Written truth vs. revealed truth

In a previous post, “Empirical Evidence for Spiritual Truth” , John R. posted some great comments about the subject, which made me think more about it. I responded to his comments in yet another comment, but to me, the subject was still lacking something. In another recent post on MindOnFire.com, he gave me more insight into his faith struggle. The interesting part of the discussion in this post revolved around his internal struggle with the validity of core truths of Mormonism. With all reasonable effort, he tried to test these beliefs to see if they were true or not. One method, proposed by a Mormon elder, was just to verbalize them through witnessing, and through this process, belief is instilled in the believer. Another method proposed within the Book of Mormon itself, which seemed more reasonable, was to read the scriptures and then pray about them, and belief will follow. John’s openness about the methods he used to internalize spiritual truth led me to analyze how I came to believe the spiritual truths that I believe today. I was surprised by what I discovered.

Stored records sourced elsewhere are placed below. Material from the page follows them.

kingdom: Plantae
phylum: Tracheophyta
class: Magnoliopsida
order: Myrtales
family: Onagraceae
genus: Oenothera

Reason and the clash of worldviews

Once new knowledge and spiritual truth get into our heads, however it is that it happens, reason is now available to do its work. Even though reason works well within both the spiritual and physical dimensions in the confines of the same wordview and knowledge set, I believe it cannot work well across different knowledge sets and worldviews. Reason is inexplicably tied to it’s bearer’s presuppositions and set of knowledge – removed from them it has no context and therefore no effectiveness, like a hammer without a person.

It seems that for people of differing worldviews to criticize each others beliefs using reason, they are jumping the gun. They must instead start by examining each other’s worldviews that reasonably lead to their beliefs before progressing to the beliefs themselves. Both parties are to a lesser or greater degree reasonable according to their presuppositional framework, so the frameworks are the only things that people of opposing worldview can argue about. For reason to work across frameworks, the parts of the frameworks that are agreed upon must be the knowledge that it works off of. In the case of the deist and the atheist, the common denominator would be a belief that the existence of empirical evidence is required for something to be true.

Analogy of Religion

“Religion” is a hard thing to define. Here’s Dictionary.com’s take:

A set of beliefs concerning the cause, nature, and purpose of the universe, esp. when considered as the creation of a superhuman agency or agencies, usually involving devotional and ritual observances, and often containing a moral code governing the conduct of human affairs.

From my perspective today, the key part of this definition that makes it called “religion” is after the word “usually.” The phrase before that is what I would call a “faith-based worldview”, but combined with what comes after, it becomes what I would call “religion.” Religion is a combination of a faith-based worldview + a human owned and operated institution. The bad part is the human owned and operated institution.